Cox taught at Nottingham’s Castle College and moved back there football-wise as No.2 to Bryan Chambers – another “great influence” – at Northern Premier League Division One Eastwood, in 2003, becoming manager two years later.
Roles would be reversed as Ramshaw assisted him during the Badgers’ rise to the top of Conference North – and FA
Cup third round in 2008-09 – before he took over at Mansfield in the summer of 2011.
He’d also worked with wife Natasha – who he wed at Field Mill two days before the Stags took on Liverpool in the FA Cup last month – helping disengaged children.
“I’d get a knife pulled on me three times a week there as well,” he smiles, “but I could associate with them.”
Life at the sharp edge of Conference football, trying to build on last season’s third-place and play-off semi-final defeat, had prompted speculation of interest from League One Notts and Oldham, but that won’t affect Cox.
He says: “I want people to say ‘He’s not bad at his job and he gets results’. People might have a pop at how we play, but I’d rather be known for that than being 007.
“People have told me to put a shirt and tie on on the touchline, but I’m not an Armani suit person. It’s my place of work, I come in and it’s p*****g it down with rain, and it’s the way I am. If that holds me back, so be it. “I love my job, but you never know when you’re going to get sacked and if I did, I’d stay involved in football for nothing. It’s a drug, I love the thrill of the chase.”
Cox’s teams are renowned for good second half of the season form. The usual chase could lead him into the Football League this summer, but you won’t see him chasing jobs up there in his new motor.
“I’ve had calls from people saying I’m the last person they’d expect to see in an Aston Martin.
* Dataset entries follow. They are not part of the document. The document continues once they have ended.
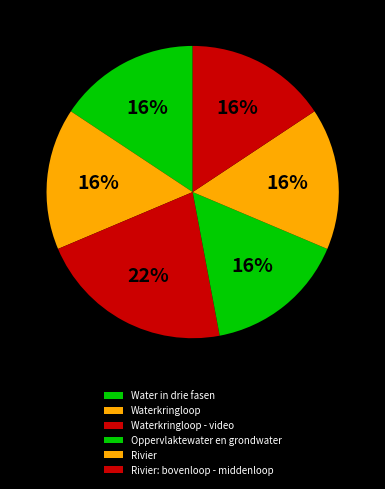

Which slice is the smallest?

Water in drie fasen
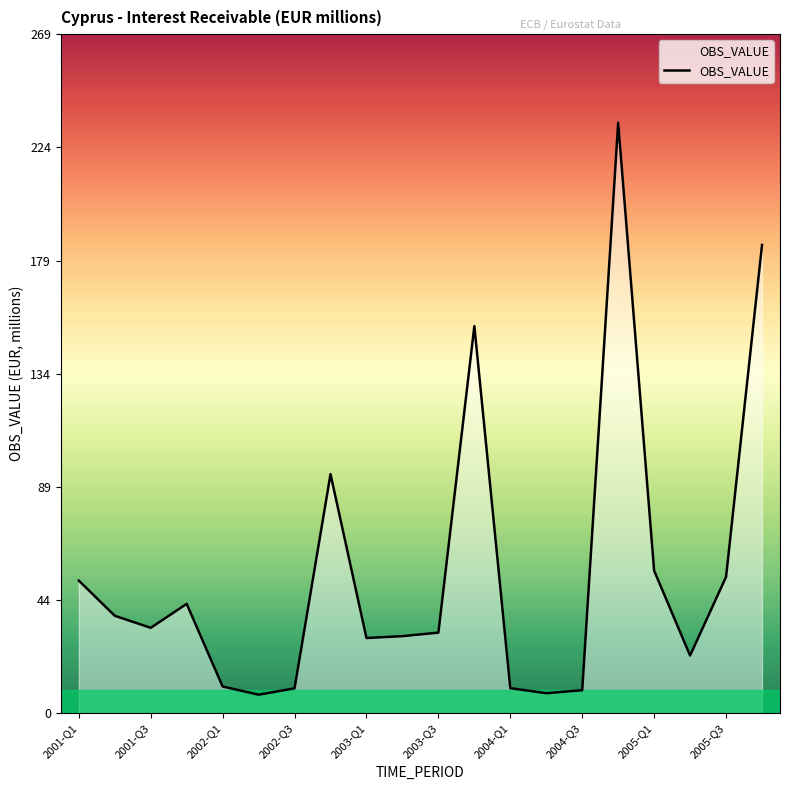

What is the smallest value displayed?

7.4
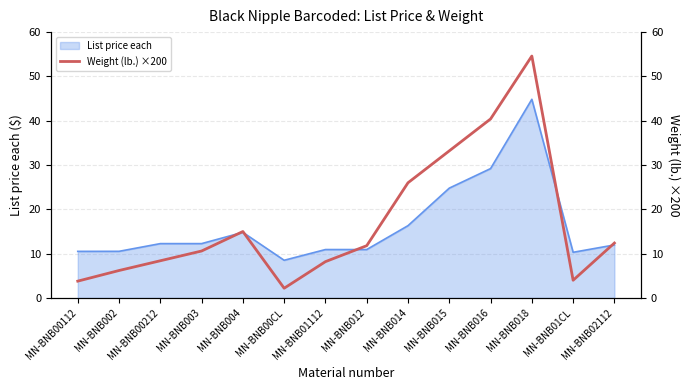

At which label is List price each closest to 26?

MN-BNB015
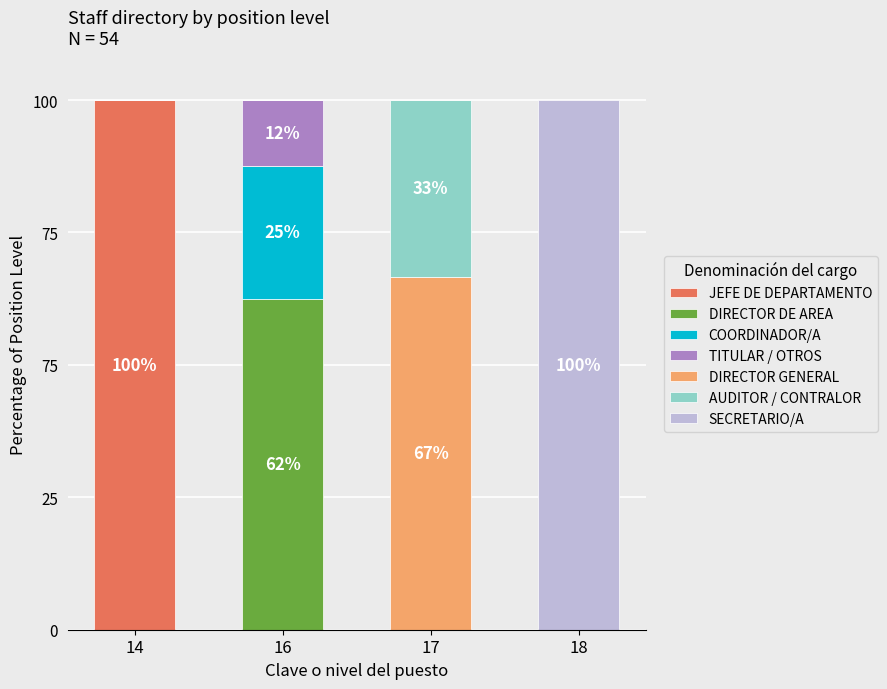

Does the chart contain stacked bars?

Yes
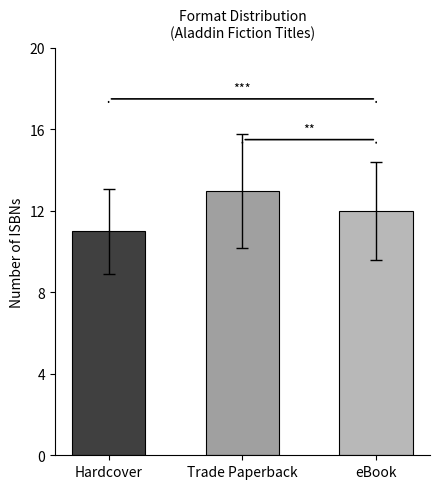

Rank the categories by value from lowest to highest.

Hardcover, eBook, Trade Paperback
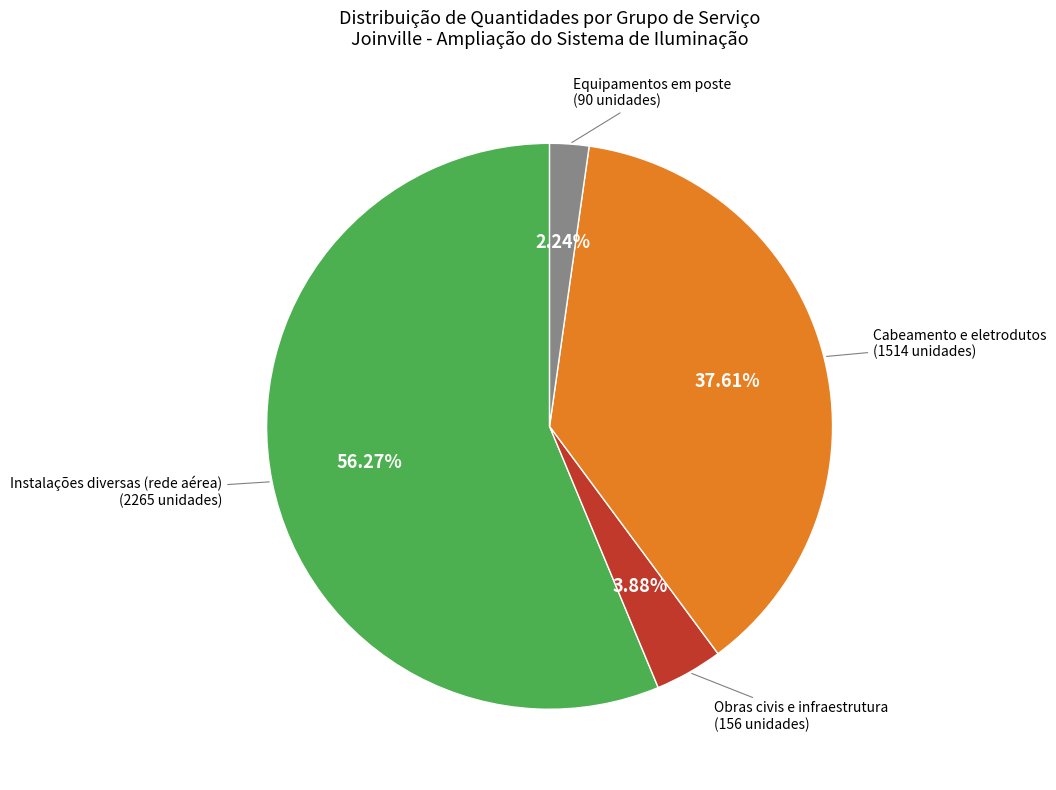

Does any single category account for the majority?

Yes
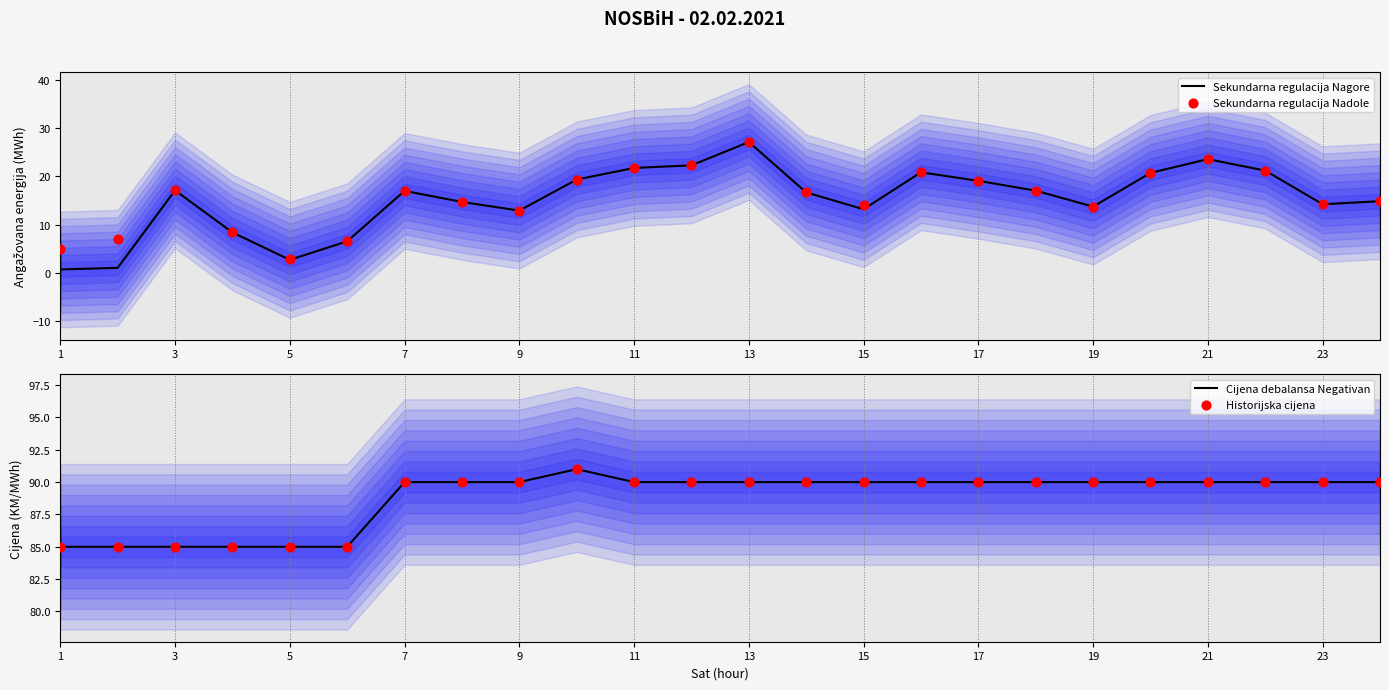

Which series contains the highest Y value?

Cijena debalansa Negativan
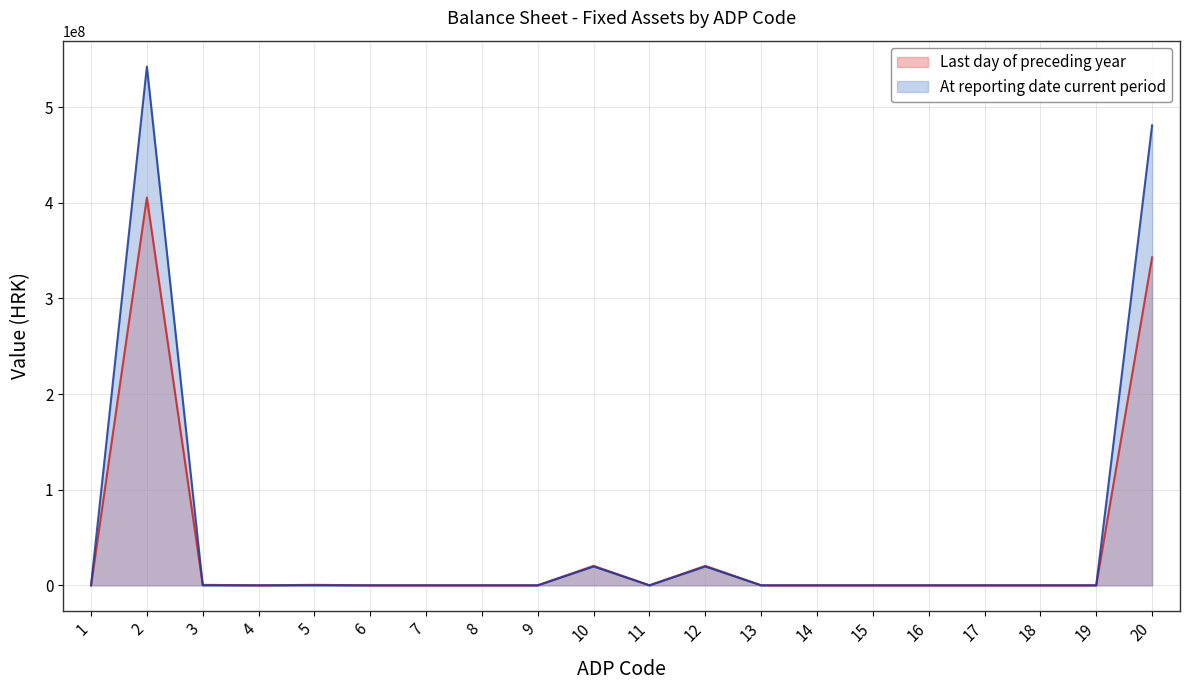

Reading left to right, what are all the values shown in this chart?

Last day of preceding year: 0	405416452	507900	0	507900	0	0	0	0	20364060	0	20353687	10373	0	0	0	0	0	0	342862112
At reporting date current period: 0	542298443	31794	0	31794	0	0	0	0	19648399	0	19639523	8876	0	0	0	0	0	0	480935870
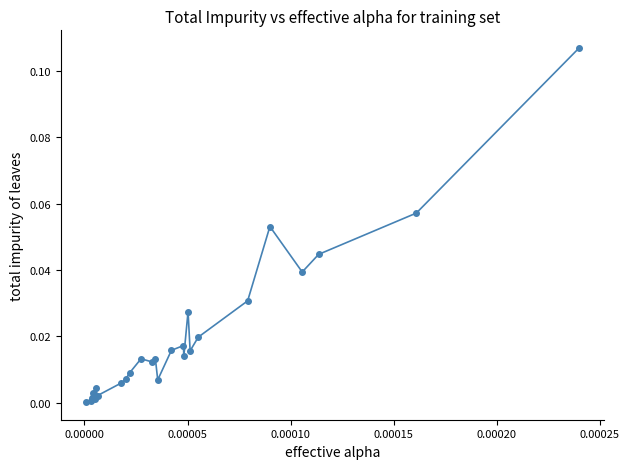

What is the sum of all values?

0.5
I’ve even had a little chuckle to myself, thinking ‘You must look a right plonker’.
“But I have a philosophy in life and football, and it is ‘A patient man rides a donkey’. You might not be in a flash car, but you will still get to your destination, just at your own pace.”
There you have it. Radford could have given Cox an ass rather than his old Aston, and he’d be just as grateful!